It was not always so. My father was a very intelligent, physically fit and mentally agile man. At home, he would always be fixing things, though his projects were never sophisticated or beautifully finished. They were manifested merely to fulfil a function, and invariably the DIY job ended up with wheels on it. It was a standing joke.
And somehow, out of five children, I was always the goafer, mostly willing. Fetching, holding, sorting, fixing. But then, I didn’t often have a choice. I just did it. I’m very thankful for it. Those skills have served me well time and again getting things done without having to wait around for someone else to fix it for me. At times, worryingly. Like when I got fed up waiting and decided to drill holes and put a mirror up, but the light kept switching on and off. It was the light switch meeting a fate that I could have too. That was a few years ago. I blame it on post pregnancy brain.

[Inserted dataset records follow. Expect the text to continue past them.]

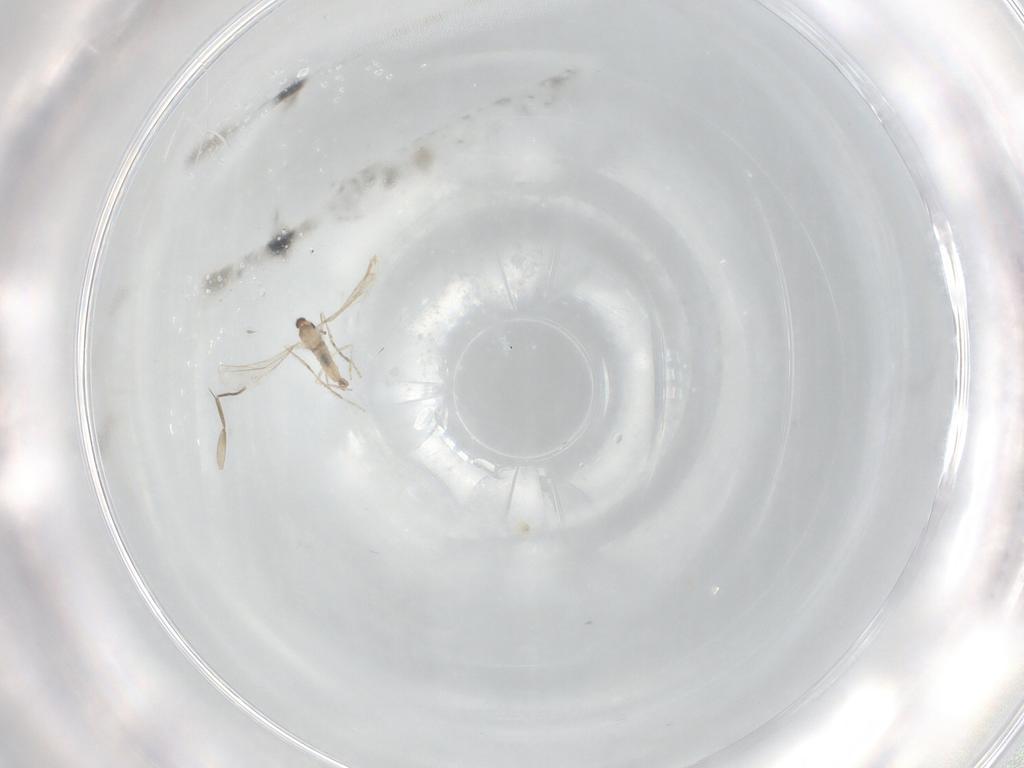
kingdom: Animalia
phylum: Arthropoda
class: Insecta
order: Diptera
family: Cecidomyiidae
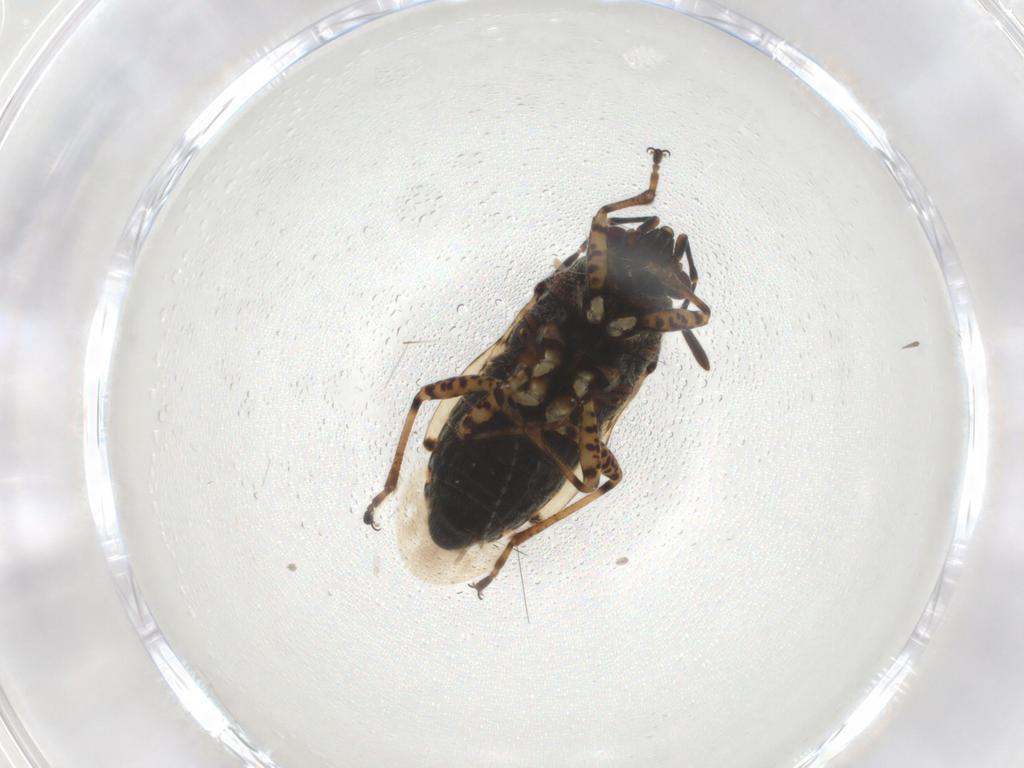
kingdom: Animalia
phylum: Arthropoda
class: Insecta
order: Hemiptera
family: Lygaeidae
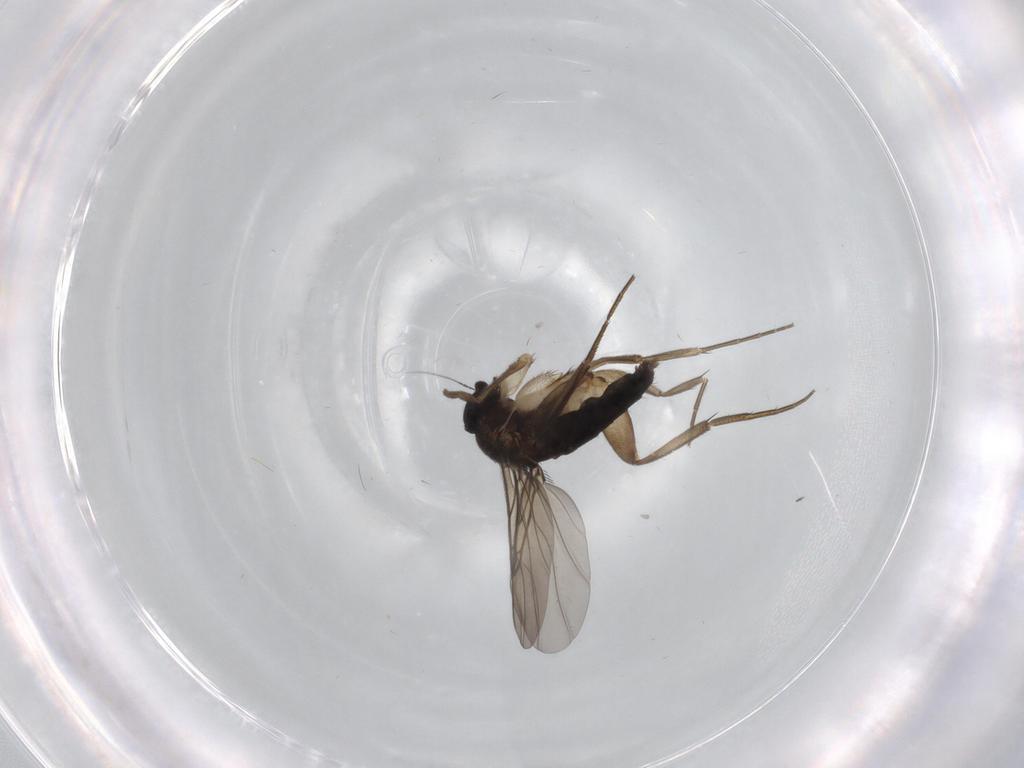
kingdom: Animalia
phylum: Arthropoda
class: Insecta
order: Diptera
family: Phoridae
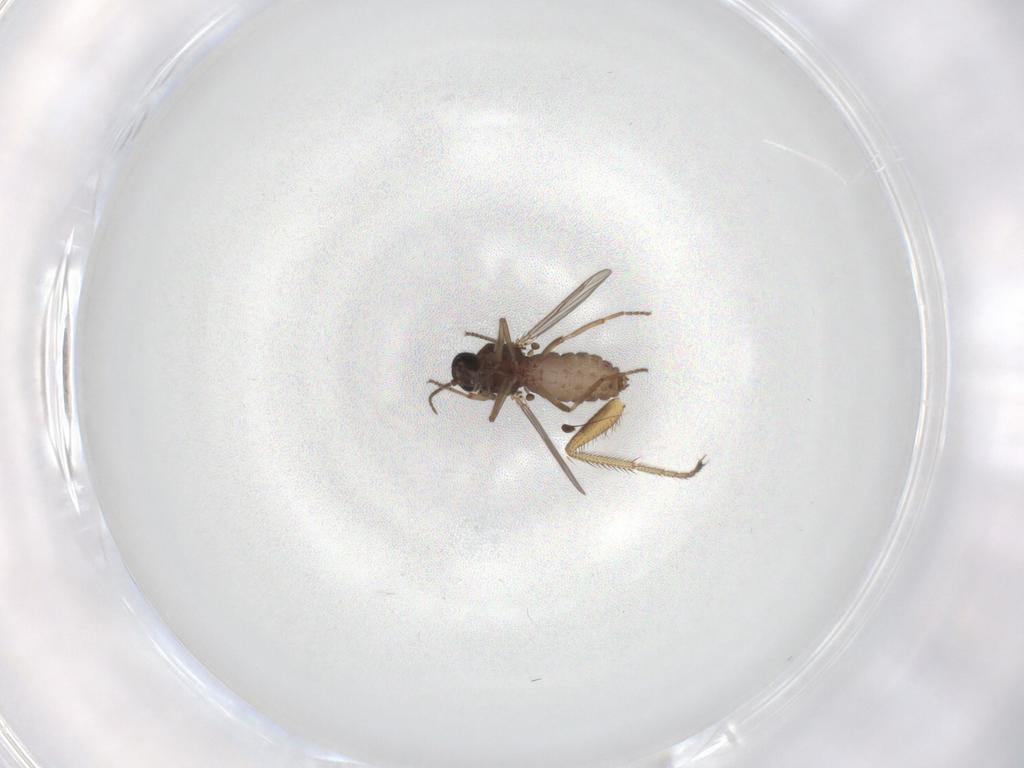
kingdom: Animalia
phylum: Arthropoda
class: Insecta
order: Diptera
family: Ceratopogonidae
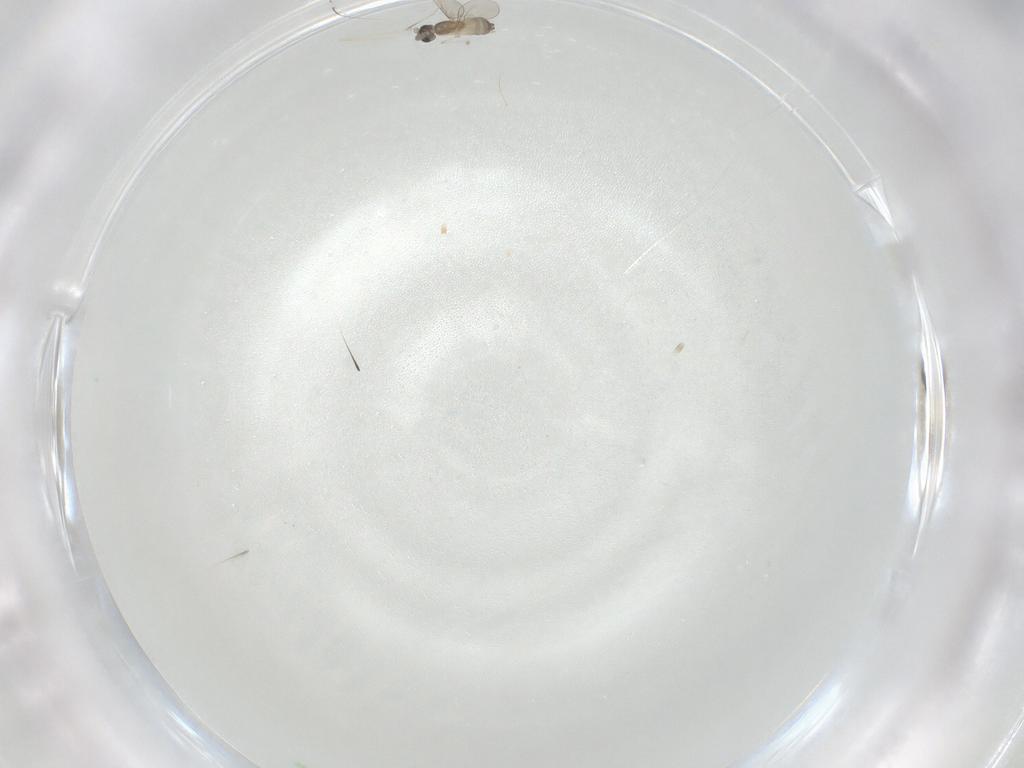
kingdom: Animalia
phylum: Arthropoda
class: Insecta
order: Diptera
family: Cecidomyiidae
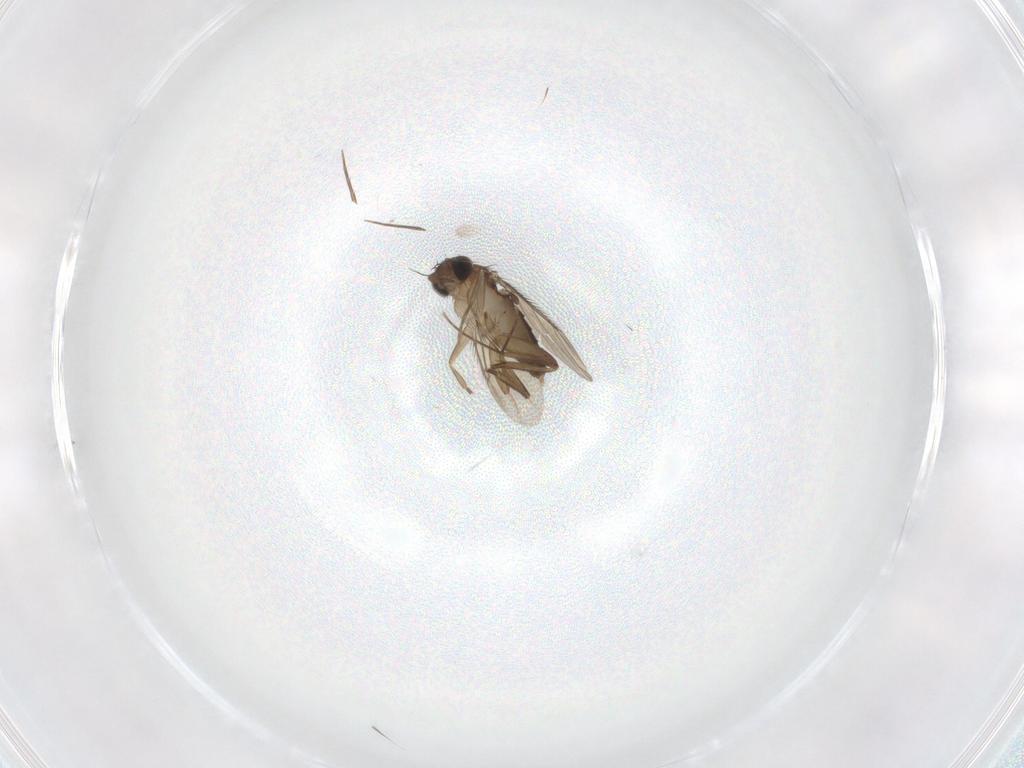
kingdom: Animalia
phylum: Arthropoda
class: Insecta
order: Diptera
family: Phoridae
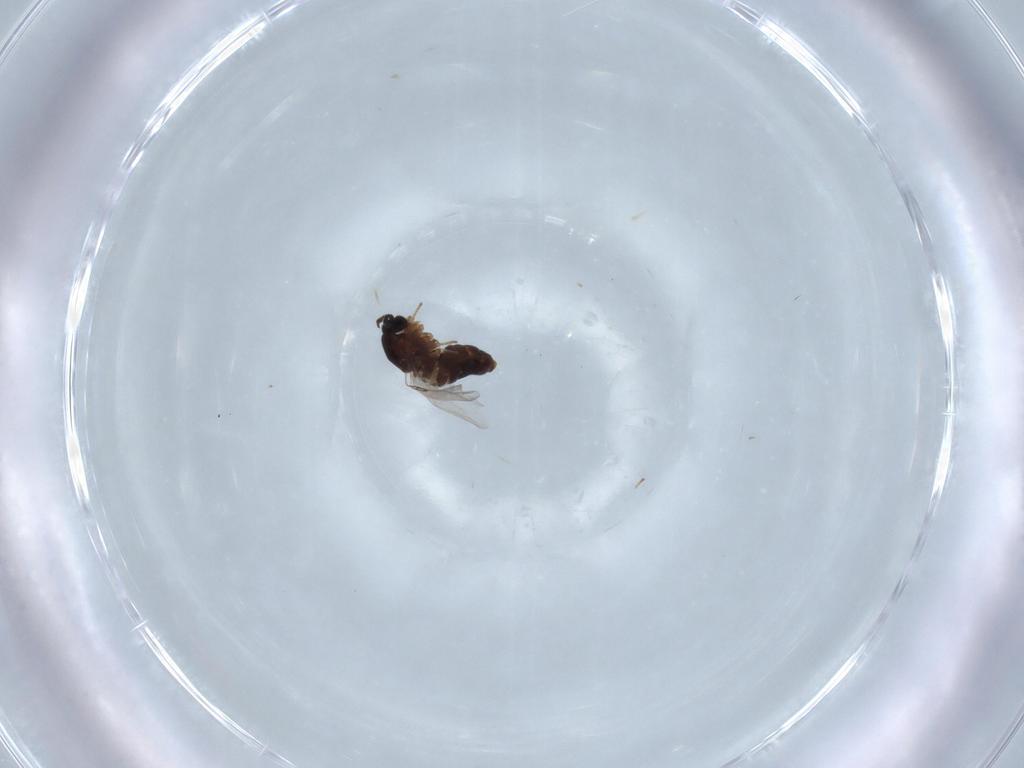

It is the first day of half term today. The rain has wrecked our plans for various reasons, and somehow we have all drifted aimlessly in and out of a frustrated fog. As the children have grown older, I have made fewer projects with them. We could have been more constructive today. There is an upside though - we chatted. And having expressed annoyance at ‘women generally abusing the feminist movement and thinking all men are pigs’, my sons concluded that I was okay because I ‘get on with things’.
But I was made to promise never, ever to say ‘I’m always happy to get my tool kit out’.